(Collected data)
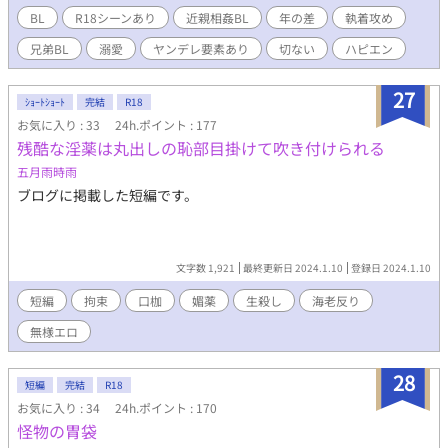
美BL。
BL
R18シーンあり
近親相姦BL
年の差
執着攻め
兄弟BL
溺愛
ヤンデレ要素あり
切ない
ハピエン
27
ｼｮｰﾄｼｮｰﾄ
完結
R18
お気に入り : 33
24h.ポイント : 177
残酷な淫薬は丸出しの恥部目掛けて吹き付けられる
五月雨時雨
ブログに掲載した短編です。
文字数 1,921
最終更新日 2024.1.10
登録日 2024.1.10
短編
拘束
口枷
媚薬
生殺し
海老反り
無様エロ
28
短編
完結
R18
お気に入り : 34
24h.ポイント : 170
怪物の胃袋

_REQUIRED ACTION_
Hand back the data above exactly, leaving out all pictures.

_SOLUTION FOR THIS EXERCISE_
美BL。
BL
R18シーンあり
近親相姦BL
年の差
執着攻め
兄弟BL
溺愛
ヤンデレ要素あり
切ない
ハピエン
27
ｼｮｰﾄｼｮｰﾄ
完結
R18
お気に入り : 33
24h.ポイント : 177
残酷な淫薬は丸出しの恥部目掛けて吹き付けられる
五月雨時雨
ブログに掲載した短編です。
文字数 1,921
最終更新日 2024.1.10
登録日 2024.1.10
短編
拘束
口枷
媚薬
生殺し
海老反り
無様エロ
28
短編
完結
R18
お気に入り : 34
24h.ポイント : 170
怪物の胃袋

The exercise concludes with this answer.